What drives our economy is us. A society’s individuals make an impact on its economy through multiple day-to-day activities, such as purchasing a loaf of bread. Philosopher Adam Smith furthered his studies into what drives the economy and resulted with the explanation that the individual choices we make about what we buy and sell are thanks to the invisible hand that guides the capitalist economy forward.

In 1776 Adam Smith introduced the Invisible Hand theory in “An Inquiry into the Nature and Causes of the Wealth of Nations.” In his book, the idea that the government should leave markets as free as possible, and that the self-interest of individuals will ultimately grow the economy, hence the Invisible Hand. The metaphor of the Invisible Hand dictates that the sum of the individual choices on the part of businesses and consumers inevitably guides economic growth. A common analogy that clearly explains and underlines the principles of The Invisible Hand is the baker. The baker benefits by collecting a profit from selling his bread, and his clientele benefit by acquiring a good: the bread. Adam Smith understood that the value customers gained from the bread exceeded the price they paid for it, this is called a value-added exchange. In a value-added exchange both parties, buyer and seller, are better off after the exchange. This same transaction type is repeated millions of times every day throughout the globe, but Adam Smith grew concerned about the moral implications of the exchange. Smith recognized that the exchange of goods and services between the baker and his customers must be voluntary, meaning both parties must complete the transaction by the means of their own free will. The right to a voluntary transaction must mean both parties acquire access to an opt-out option. An opt-out option is the right to decline the transaction and go elsewhere.

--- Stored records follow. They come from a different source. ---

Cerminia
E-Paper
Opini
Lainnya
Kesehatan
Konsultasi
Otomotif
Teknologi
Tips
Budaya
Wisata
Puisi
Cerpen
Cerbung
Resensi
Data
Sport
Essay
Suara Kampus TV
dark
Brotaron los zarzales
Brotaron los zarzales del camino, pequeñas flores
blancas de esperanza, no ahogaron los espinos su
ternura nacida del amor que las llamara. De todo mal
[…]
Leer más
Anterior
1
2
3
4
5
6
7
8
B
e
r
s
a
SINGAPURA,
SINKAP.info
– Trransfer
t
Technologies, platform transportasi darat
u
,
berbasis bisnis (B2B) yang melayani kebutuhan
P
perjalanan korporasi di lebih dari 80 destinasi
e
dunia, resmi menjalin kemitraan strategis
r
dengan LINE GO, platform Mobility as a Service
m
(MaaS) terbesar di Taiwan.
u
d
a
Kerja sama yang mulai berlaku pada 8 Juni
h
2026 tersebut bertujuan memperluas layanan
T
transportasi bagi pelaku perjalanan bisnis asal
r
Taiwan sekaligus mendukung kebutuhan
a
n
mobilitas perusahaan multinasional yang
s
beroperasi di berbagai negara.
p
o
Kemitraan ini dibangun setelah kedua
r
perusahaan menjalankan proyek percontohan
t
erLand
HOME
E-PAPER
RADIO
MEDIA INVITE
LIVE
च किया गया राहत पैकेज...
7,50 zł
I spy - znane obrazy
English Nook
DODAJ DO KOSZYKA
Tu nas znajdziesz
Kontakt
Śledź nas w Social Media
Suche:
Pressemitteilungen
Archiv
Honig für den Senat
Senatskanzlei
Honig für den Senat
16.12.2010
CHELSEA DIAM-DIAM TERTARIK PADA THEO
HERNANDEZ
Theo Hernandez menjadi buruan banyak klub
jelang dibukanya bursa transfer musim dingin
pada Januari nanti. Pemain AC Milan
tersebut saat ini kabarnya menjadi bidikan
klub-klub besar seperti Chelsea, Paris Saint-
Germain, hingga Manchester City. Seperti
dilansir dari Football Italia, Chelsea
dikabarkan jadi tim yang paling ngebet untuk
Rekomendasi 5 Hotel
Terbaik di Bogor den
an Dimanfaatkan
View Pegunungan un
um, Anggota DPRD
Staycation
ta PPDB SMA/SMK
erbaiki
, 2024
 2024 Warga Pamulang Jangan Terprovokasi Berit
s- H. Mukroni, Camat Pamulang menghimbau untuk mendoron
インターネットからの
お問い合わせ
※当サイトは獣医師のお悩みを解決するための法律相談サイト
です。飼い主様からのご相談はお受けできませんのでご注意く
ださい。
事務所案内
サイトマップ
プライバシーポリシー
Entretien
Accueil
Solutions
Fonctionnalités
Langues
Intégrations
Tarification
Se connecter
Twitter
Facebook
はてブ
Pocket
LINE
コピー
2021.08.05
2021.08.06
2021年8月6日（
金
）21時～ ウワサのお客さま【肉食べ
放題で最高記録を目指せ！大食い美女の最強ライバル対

Self-interest between two different options drive our choices, for example, you want to purchase a loaf of bread and two bakeries sell the sample loaf of the same quality for the same price, the bakery you will find most appealing to make a transaction with will most likely be the one most convenient to you. The choice between choosing one bakery over the other could raise competition between both bakeries, implementing the choices of the losing bakery. The bakery losing you as a customer could proceed to raise their quality of bread for a lower price which might become a conflict of interest for the customer. This example demonstrates the Invisible Hand at play.